- [What is required] Using the abstract on panoptic scene graph generation, decide whether each statement agrees with it: (a) CAFE splits training into three stages; (b) CAFE relies only on bbox features; (c) CAFE uses knowledge distillation to keep what was learned in earlier stages. Answer yes or no for each, quoting the words of the abstract that settle it.

- [Page extract]
*-*-*

Abstract:Panoptic Scene Graph Generation (PSG) aims to generate a comprehensive graph-structure representation based on panoptic segmentation masks. Despite remarkable progress in PSG, almost all existing methods neglect the importance of shape-aware features, which inherently focus on the contours and boundaries of objects. To bridge this gap, we propose a model-agnostic Curricular shApe-aware FEature (CAFE) learning strategy for PSG. Specifically, we incorporate shape-aware features (i.e., mask features and boundary features) into PSG, moving beyond reliance solely on bbox features. Furthermore, drawing inspiration from human cognition, we propose to integrate shape-aware features in an easy-to-hard manner. To achieve this, we categorize the predicates into three groups based on cognition learning difficulty and correspondingly divide the training process into three stages. Each stage utilizes a specialized relation classifier to distinguish specific groups of predicates. As the learning difficulty of predicates increases, these classifiers are equipped with features of ascending complexity. We also incorporate knowledge distillation to retain knowledge acquired in earlier stages. Due to its model-agnostic nature, CAFE can be seamlessly incorporated into any PSG model. Extensive experiments and ablations on two PSG tasks under both robust and zero-shot PSG have attested to the superiority and robustness of our proposed CAFE, which outperforms existing state-of-the-art methods by a large margin.

*-*-*

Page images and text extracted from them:
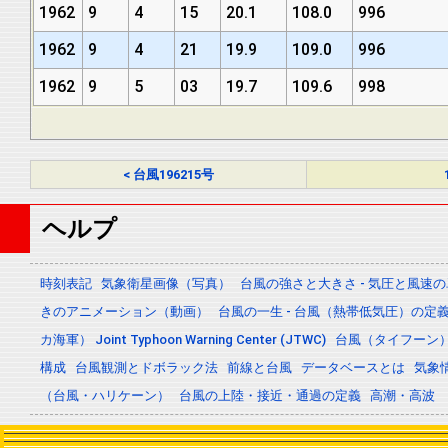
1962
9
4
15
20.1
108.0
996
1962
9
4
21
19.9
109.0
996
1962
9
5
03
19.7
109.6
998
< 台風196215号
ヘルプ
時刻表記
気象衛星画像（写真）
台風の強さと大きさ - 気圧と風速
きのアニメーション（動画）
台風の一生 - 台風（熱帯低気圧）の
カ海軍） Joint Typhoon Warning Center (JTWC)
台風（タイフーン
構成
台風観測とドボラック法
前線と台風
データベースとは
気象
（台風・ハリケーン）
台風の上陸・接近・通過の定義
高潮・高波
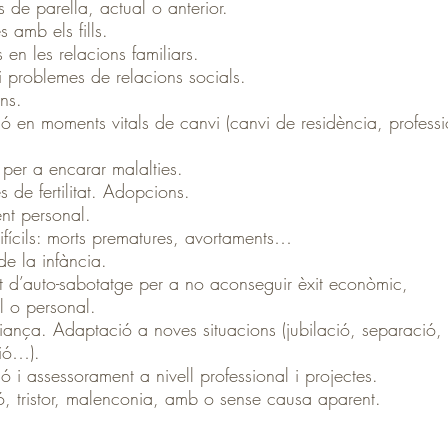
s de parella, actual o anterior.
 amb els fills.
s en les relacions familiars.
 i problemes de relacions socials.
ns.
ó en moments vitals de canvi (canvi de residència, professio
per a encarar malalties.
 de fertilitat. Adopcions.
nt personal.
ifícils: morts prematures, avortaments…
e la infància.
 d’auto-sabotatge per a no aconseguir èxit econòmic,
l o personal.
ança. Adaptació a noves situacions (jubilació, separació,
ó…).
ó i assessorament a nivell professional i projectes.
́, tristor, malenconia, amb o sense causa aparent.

*-*-*

- [Output below]
(a) Yes: "correspondingly divide the training process into three stages"
(b) No: "moving beyond reliance solely on bbox features"
(c) Yes: "We also incorporate knowledge distillation to retain knowledge acquired in earlier stages"